--- Source text ---
News / Africa

iTunes Africa Launch Promises Change in Music Market

A woman holds up an iPad with the iTunes U app after a news conference introducing a digital textbook service, in New York, January 2012. (file photo)A woman holds up an iPad with the iTunes U app after a news conference introducing a digital textbook service, in New York, January 2012. (file photo)
x
A woman holds up an iPad with the iTunes U app after a news conference introducing a digital textbook service, in New York, January 2012. (file photo)
A woman holds up an iPad with the iTunes U app after a news conference introducing a digital textbook service, in New York, January 2012. (file photo)
This month, Apple announced the launch of their iTunes music store in 56 countries, including 14 on the African continent. The launch means easier purchases for consumers, and a whole new brand of competition for existing music stores.

iTunes is an online store that allows computer users to purchase and download music and videos online. While it offers a new option for consumers in the music marketplace, iTunes is likely going to turn down the volume at Africa's brick-and-mortar music retail stores.

On a typical weekday morning, shoppers flipped through the CD section at the Musica Megastore in Sandton City, an upscale mall north in Johannesburg.

A mother and her daughter left the store after buying a few DVDs. But 17-year-old Sarah said she was an immediate fan of the iTunes launch.

--- Data records ---
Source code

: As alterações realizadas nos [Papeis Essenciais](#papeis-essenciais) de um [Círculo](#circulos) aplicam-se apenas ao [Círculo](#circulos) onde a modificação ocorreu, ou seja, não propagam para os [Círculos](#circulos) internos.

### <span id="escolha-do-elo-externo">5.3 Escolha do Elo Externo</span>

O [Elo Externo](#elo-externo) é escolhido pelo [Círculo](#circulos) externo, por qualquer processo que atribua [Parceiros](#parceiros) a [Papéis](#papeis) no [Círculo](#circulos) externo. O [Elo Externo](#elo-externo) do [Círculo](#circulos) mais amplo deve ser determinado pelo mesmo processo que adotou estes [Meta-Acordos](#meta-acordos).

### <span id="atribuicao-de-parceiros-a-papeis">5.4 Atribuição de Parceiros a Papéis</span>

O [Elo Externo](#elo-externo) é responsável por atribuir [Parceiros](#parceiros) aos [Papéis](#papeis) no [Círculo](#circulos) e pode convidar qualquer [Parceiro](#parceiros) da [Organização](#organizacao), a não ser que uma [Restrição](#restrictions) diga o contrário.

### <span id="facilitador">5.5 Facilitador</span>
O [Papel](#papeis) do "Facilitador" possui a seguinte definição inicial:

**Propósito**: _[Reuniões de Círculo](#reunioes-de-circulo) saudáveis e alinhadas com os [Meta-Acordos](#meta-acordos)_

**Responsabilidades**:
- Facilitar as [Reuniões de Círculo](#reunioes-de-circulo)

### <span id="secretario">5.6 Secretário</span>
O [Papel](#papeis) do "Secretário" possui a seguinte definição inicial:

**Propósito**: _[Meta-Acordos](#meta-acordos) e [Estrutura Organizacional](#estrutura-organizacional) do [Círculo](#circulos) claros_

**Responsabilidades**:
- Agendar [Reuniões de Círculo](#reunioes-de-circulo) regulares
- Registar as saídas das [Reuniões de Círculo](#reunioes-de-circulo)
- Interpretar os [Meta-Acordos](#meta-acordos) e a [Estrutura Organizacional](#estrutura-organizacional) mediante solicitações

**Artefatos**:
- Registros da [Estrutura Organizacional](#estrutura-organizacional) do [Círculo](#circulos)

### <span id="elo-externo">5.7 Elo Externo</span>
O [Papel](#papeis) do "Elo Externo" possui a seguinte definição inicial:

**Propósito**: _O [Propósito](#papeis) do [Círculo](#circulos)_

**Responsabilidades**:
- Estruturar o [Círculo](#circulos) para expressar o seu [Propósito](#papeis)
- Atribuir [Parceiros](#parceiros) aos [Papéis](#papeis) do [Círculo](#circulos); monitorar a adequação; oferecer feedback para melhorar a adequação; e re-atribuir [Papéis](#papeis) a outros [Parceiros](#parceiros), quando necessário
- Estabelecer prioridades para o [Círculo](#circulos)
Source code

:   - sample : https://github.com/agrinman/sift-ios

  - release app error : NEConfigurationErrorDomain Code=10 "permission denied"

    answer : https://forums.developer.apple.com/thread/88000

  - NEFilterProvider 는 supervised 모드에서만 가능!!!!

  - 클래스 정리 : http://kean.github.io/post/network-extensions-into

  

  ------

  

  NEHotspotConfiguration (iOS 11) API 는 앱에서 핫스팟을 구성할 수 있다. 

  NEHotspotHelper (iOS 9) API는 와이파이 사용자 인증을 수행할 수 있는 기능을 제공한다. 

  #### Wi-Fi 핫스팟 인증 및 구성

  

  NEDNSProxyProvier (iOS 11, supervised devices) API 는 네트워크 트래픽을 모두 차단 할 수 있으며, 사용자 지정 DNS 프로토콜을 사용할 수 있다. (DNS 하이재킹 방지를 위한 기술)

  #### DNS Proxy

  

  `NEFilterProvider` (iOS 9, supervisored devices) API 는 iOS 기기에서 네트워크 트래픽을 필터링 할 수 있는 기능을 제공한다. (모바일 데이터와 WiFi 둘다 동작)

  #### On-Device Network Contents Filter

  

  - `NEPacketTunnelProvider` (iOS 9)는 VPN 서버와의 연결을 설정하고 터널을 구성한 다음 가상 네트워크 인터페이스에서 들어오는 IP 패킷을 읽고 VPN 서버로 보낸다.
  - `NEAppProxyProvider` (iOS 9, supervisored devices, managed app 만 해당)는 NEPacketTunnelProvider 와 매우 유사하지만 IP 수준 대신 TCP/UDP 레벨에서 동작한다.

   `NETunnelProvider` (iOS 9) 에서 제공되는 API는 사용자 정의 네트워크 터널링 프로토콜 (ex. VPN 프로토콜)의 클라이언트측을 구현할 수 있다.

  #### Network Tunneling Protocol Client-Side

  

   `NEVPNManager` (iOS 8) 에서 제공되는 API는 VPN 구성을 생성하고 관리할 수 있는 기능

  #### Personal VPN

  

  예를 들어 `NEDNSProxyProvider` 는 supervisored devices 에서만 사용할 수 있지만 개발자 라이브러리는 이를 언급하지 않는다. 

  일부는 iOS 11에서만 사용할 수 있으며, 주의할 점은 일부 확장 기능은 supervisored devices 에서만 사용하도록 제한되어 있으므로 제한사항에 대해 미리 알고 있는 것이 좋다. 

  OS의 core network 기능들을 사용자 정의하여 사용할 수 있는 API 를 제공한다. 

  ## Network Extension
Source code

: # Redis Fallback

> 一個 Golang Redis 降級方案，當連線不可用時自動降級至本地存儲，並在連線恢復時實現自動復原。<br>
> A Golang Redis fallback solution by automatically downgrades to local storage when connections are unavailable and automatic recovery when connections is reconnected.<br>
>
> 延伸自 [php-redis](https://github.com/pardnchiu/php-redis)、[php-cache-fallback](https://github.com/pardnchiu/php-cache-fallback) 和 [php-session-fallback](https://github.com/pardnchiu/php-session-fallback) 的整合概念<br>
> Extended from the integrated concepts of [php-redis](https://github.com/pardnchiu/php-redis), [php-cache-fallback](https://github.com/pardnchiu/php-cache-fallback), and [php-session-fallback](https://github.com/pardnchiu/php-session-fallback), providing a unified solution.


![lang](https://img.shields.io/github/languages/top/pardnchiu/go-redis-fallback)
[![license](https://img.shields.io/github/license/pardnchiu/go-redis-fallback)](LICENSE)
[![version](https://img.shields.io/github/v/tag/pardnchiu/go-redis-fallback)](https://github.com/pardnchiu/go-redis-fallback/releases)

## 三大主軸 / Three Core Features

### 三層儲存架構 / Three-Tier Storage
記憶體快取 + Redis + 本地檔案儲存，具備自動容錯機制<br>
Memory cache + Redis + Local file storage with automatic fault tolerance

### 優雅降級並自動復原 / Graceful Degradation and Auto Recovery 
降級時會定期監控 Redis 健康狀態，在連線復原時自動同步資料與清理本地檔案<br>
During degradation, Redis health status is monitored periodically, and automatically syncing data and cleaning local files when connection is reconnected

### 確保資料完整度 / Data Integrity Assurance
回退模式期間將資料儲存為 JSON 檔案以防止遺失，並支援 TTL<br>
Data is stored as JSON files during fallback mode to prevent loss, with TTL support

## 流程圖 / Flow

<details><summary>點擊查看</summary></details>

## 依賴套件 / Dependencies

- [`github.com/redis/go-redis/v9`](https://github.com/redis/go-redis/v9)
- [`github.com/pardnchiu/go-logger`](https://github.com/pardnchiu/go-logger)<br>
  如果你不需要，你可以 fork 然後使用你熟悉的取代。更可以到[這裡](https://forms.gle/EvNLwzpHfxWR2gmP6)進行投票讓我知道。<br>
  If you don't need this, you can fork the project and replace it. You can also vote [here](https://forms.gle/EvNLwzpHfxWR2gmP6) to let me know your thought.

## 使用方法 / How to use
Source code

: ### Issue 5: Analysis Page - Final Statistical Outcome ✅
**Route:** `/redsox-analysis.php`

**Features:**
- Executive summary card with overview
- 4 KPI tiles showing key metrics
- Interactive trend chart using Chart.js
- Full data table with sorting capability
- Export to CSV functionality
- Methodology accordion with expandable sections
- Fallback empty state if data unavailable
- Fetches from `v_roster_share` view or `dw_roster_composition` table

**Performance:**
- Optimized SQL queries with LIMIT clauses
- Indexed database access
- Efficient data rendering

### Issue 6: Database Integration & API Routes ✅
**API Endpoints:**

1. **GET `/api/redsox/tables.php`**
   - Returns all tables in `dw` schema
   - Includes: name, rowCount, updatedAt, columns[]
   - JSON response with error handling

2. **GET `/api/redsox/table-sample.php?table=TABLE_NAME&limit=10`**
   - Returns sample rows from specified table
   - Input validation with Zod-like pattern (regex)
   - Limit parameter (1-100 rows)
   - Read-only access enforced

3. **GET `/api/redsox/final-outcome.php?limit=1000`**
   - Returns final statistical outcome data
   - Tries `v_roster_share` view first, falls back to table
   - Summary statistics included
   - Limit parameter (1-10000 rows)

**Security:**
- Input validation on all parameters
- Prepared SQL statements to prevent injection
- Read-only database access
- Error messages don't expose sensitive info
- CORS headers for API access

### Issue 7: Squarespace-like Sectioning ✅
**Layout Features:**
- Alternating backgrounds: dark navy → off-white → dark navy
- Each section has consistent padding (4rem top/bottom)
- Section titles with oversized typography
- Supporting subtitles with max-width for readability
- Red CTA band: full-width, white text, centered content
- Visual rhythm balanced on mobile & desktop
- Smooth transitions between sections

--- Exercise set ---
a) According to the article on the iTunes Africa launch, in how many African countries did Apple open its iTunes music store?
b) From the records, retype the lines beginning at the one that contains "### Issue 6: Database" and ending after the one that contains "- JSON response with error handling".
The records have nothing to do with the article about iTunes launching in Africa.

--- Solutions in order ---
a) 14

b)
### Issue 6: Database Integration & API Routes ✅
**API Endpoints:**

1. **GET `/api/redsox/tables.php`**
   - Returns all tables in `dw` schema
   - Includes: name, rowCount, updatedAt, columns[]
   - JSON response with error handling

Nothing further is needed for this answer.